For the Python dev driver:
pie driver dev install ~/.pie/venvs/dev --run
pie driver dev set venv ~/.pie/venvs/dev
pie driver dev doctor
The install recipe uses pie-driver-dev[cu128] by default. For source or manual installs, the driver wheel also exposes cu126, cu128, and metal extras.
cuda_native configuration
[model.driver]
type = "cuda_native"
device = ["cuda:0"]
tensor_parallel_size = 1
activation_dtype = "bfloat16"
[model.driver.options]
gpu_mem_utilization = 0.85
kv_page_size = 32
max_batch_tokens = 10240
max_batch_size = 512
max_num_kv_pages = 1024
swap_pool_size = 0
weight_dtype = "bfloat16"
runtime_quant = ""
ready_timeout_s = 600.0
shutdown_timeout_s = 5.0
| Key | Default | Description |
|---|---|---|
binary_path | "" | Accepted for older config compatibility, ignored by standalone pie; the driver is embedded. |
gpu_mem_utilization | 0.85 | Fraction of free GPU memory the driver claims. |
kv_page_size | 32 | KV cache page size in tokens. |
max_batch_tokens | 10240 | Cap on tokens per batch. |
max_batch_size | 512 | Cap on sequences per batch. |
max_num_kv_pages | 1024 | KV cache page count. KV memory scales linearly. |
swap_pool_size | 0 | Pinned host KV-page count for swap-out. 0 disables swap. |
weight_dtype | "bfloat16" | Weight precision. |
runtime_quant | "" | Empty disables runtime quantization; "fp8" enables the current FP8 path where supported. |
ready_timeout_s | 600.0 | Seconds to wait for driver readiness. |
shutdown_timeout_s | 5.0 | Seconds to wait for graceful shutdown. |
dev configuration
[model.driver]
type = "dev"
device = ["cuda:0"]
tensor_parallel_size = 1
activation_dtype = "bfloat16"
[model.driver.options]
venv = "/home/me/.pie/venvs/dev"
gpu_mem_utilization = 0.8
max_batch_tokens = 10240
max_batch_size = 512
max_dist_size = 32
max_num_embeds = 128
max_num_adapters = 32
max_adapter_rank = 8
kv_page_size = 16
weight_dtype = "auto"
cpu_mem_budget_in_gb = 0
| Key | Default | Description |
|---|---|---|
venv / python | unset | Optional per-model interpreter override. Otherwise pie driver dev set ..., PIE_PYTHON, the active venv, and python3 are checked in order. |
gpu_mem_utilization | 0.8 | Fraction of free GPU memory used as the KV budget. |
max_batch_tokens | 10240 | Maximum tokens summed across all sequences in a batch. |
max_batch_size | 512 | Maximum sequences per batch. |
max_dist_size | 32 | Cap on Distribution { k } probe size. |
max_num_embeds | 128 | Cap on embedding lookups per batch. |
max_num_adapters | 32 | Adapter slot capacity. |
max_adapter_rank | 8 | Maximum LoRA rank. |
kv_page_size | 16 | KV cache page size in tokens. |
weight_dtype | "auto" | auto, float32, float16, bfloat16, int4, int8, or float8. |
cpu_mem_budget_in_gb | 0 | Pinned host pool for KV swap, in GiB. 0 disables swap. |
Supported architectures
cuda_native covers the architectures ported to driver/cuda/src/. The dev driver has the broader Python model roster under driver/dev/src/pie_driver_dev/model/.

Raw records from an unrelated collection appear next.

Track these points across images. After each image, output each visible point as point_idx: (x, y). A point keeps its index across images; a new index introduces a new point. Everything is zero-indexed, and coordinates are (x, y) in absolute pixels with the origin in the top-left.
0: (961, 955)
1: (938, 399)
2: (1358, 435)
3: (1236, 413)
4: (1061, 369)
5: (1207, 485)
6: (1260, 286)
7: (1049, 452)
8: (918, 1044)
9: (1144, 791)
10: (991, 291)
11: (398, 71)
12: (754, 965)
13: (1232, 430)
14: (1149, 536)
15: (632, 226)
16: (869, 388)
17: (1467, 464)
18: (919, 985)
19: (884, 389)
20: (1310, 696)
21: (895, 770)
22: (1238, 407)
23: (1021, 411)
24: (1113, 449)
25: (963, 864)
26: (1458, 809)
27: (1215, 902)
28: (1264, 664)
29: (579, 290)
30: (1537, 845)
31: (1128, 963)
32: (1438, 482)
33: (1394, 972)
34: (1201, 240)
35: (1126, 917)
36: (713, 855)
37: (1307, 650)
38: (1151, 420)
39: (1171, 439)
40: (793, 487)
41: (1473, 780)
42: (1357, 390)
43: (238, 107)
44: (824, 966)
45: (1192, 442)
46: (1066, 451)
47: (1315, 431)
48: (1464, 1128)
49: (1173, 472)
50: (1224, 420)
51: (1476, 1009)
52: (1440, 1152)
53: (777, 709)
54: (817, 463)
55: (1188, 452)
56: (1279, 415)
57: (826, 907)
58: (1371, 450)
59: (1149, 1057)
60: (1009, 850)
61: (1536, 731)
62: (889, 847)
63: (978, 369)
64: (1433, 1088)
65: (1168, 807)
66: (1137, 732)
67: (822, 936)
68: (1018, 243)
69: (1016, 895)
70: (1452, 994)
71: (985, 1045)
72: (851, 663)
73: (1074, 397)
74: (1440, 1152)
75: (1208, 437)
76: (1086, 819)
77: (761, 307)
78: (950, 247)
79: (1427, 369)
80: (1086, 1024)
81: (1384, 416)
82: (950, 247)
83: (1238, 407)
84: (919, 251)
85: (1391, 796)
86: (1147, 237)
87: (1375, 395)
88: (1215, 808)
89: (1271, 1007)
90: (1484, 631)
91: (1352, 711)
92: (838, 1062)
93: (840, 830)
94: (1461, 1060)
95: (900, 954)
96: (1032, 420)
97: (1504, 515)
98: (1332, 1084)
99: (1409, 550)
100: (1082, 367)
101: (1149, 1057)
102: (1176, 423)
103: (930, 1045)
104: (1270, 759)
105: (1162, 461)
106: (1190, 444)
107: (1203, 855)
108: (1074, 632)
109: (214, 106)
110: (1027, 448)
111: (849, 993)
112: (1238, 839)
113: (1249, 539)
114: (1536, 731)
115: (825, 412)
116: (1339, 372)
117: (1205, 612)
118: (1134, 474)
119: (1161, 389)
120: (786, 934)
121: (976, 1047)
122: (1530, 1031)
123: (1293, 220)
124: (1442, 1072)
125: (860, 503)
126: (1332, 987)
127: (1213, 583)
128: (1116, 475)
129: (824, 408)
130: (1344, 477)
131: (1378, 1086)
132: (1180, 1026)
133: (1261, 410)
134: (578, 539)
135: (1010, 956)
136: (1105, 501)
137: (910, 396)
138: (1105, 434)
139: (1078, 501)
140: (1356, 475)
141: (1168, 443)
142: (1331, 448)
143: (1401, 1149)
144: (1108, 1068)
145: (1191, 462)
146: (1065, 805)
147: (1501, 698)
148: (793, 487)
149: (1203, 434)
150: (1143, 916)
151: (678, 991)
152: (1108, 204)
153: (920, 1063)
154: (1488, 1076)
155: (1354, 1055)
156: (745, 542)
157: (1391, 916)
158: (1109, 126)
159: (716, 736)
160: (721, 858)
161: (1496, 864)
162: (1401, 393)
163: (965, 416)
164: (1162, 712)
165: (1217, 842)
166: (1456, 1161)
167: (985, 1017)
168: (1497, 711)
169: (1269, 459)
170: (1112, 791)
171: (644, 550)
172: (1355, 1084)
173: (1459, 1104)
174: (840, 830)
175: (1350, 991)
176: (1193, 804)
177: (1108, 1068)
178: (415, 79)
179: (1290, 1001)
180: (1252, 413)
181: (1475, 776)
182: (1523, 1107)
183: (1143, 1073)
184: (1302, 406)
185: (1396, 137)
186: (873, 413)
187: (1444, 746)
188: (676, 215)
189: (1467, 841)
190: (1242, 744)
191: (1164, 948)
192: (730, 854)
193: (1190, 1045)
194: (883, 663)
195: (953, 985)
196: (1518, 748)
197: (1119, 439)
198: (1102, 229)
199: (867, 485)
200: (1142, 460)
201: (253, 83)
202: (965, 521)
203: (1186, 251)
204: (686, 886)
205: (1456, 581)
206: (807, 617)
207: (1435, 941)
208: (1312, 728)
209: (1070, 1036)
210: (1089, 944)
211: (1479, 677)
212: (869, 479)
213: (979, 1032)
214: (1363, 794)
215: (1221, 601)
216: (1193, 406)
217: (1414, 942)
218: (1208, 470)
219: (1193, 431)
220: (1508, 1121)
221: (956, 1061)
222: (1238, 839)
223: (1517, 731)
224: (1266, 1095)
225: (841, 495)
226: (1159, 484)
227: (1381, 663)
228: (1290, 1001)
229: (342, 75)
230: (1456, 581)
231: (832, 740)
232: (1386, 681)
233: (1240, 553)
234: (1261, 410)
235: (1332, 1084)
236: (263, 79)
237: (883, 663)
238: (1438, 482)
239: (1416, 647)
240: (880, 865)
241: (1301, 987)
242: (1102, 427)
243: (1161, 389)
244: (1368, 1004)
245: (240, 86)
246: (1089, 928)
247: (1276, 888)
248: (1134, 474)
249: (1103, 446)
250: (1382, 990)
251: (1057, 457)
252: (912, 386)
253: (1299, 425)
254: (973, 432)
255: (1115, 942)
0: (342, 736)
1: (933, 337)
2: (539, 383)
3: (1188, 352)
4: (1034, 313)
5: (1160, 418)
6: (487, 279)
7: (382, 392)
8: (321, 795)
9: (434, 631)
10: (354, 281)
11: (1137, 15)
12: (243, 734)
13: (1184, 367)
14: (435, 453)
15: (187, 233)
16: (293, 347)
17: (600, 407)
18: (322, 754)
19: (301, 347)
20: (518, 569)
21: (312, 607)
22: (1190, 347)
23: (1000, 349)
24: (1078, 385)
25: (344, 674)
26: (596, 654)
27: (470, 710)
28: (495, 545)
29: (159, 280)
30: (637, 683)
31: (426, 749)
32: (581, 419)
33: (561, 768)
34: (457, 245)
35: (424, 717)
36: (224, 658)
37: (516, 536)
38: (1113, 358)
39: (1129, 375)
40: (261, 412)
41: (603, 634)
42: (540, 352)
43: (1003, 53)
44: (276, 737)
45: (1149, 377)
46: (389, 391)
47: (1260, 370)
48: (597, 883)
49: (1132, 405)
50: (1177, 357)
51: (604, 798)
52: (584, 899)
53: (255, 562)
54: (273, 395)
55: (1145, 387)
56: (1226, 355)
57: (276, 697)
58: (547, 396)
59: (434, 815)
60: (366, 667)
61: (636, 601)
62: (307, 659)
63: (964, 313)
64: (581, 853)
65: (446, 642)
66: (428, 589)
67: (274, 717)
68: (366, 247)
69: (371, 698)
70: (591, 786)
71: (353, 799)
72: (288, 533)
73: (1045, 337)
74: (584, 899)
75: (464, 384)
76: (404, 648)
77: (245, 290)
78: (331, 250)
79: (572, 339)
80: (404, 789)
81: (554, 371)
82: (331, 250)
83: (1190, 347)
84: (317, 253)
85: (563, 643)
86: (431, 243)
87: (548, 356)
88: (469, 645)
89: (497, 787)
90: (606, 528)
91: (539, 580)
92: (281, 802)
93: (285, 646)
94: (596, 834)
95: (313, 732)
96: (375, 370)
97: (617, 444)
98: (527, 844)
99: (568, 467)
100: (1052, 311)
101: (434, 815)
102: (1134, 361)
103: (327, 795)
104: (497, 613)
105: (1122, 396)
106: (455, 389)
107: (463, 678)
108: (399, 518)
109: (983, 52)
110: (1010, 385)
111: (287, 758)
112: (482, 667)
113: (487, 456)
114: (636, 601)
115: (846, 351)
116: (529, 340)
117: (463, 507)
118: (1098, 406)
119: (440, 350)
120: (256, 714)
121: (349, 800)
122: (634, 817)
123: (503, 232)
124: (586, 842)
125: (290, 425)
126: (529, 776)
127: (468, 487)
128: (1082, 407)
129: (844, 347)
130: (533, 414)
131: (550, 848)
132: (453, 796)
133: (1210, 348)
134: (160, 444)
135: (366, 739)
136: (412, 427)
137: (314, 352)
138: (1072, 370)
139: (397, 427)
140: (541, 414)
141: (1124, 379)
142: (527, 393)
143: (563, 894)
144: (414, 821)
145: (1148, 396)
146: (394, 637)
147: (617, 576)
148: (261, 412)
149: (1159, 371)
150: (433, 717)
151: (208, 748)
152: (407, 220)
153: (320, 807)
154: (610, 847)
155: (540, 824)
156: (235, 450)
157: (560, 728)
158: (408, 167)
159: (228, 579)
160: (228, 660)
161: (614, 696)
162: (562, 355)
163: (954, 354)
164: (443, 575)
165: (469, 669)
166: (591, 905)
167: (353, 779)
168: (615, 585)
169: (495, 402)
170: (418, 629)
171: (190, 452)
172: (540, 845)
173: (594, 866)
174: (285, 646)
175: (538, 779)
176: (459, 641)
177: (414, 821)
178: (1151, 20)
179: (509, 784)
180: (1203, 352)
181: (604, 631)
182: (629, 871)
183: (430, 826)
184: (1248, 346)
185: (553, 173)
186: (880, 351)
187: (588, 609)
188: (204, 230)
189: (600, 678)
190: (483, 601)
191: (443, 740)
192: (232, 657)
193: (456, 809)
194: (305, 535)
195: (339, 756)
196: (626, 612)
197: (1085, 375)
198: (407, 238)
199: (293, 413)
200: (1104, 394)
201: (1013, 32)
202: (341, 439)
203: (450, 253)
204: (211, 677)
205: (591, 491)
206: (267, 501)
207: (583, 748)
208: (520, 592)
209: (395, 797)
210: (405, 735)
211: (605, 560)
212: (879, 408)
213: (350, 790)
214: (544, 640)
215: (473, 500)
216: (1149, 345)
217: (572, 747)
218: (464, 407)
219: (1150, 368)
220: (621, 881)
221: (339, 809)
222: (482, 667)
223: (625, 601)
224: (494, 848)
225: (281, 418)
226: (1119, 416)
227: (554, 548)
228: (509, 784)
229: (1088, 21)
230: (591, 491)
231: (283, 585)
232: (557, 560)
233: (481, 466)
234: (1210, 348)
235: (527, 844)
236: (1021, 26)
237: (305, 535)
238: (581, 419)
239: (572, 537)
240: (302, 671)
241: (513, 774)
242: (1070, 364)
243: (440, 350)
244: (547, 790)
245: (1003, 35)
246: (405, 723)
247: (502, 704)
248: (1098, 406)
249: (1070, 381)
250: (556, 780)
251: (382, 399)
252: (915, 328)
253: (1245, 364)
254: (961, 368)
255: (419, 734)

| Family | HF model_type | Notes |
|---|---|---|
| Llama 3.x / Mistral-compatible | llama | Instruct and base checkpoints. |
| Qwen 2.x | qwen2 | Qwen2 and Qwen2.5. |
| Qwen 3.x | qwen3 | Includes the default Qwen/Qwen3-0.6B. |
| Qwen 3.5 | qwen3_5 | Supported where the selected CUDA path has the graph implemented. |
| Phi-3 | phi3 | Microsoft Phi-3 family. |
| Mixtral | mixtral | MoE path. |
| Gemma 2 / 3 / 4 | gemma2, gemma3_text, gemma4_text, gemma4 | Text checkpoints. |
| Mistral 3 | mistral3 | Ministral-class checkpoints. |
| OLMo 3 | olmo3 | AI2 OLMo 3. |
| GPT-OSS | gptoss, gpt_oss | Community GPT-OSS variants. |
Run pie model list to see whether cached HuggingFace repos are compatible with your installed drivers.
Quantization
For dev, set weight_dtype under [model.driver.options]:
[model.driver.options] # type = "dev"
weight_dtype = "float8" # auto / float32 / float16 / bfloat16 / int4 / int8 / float8
For cuda_native, weight_dtype = "bfloat16" is the default and runtime_quant = "fp8" enables the current runtime quantization path where supported.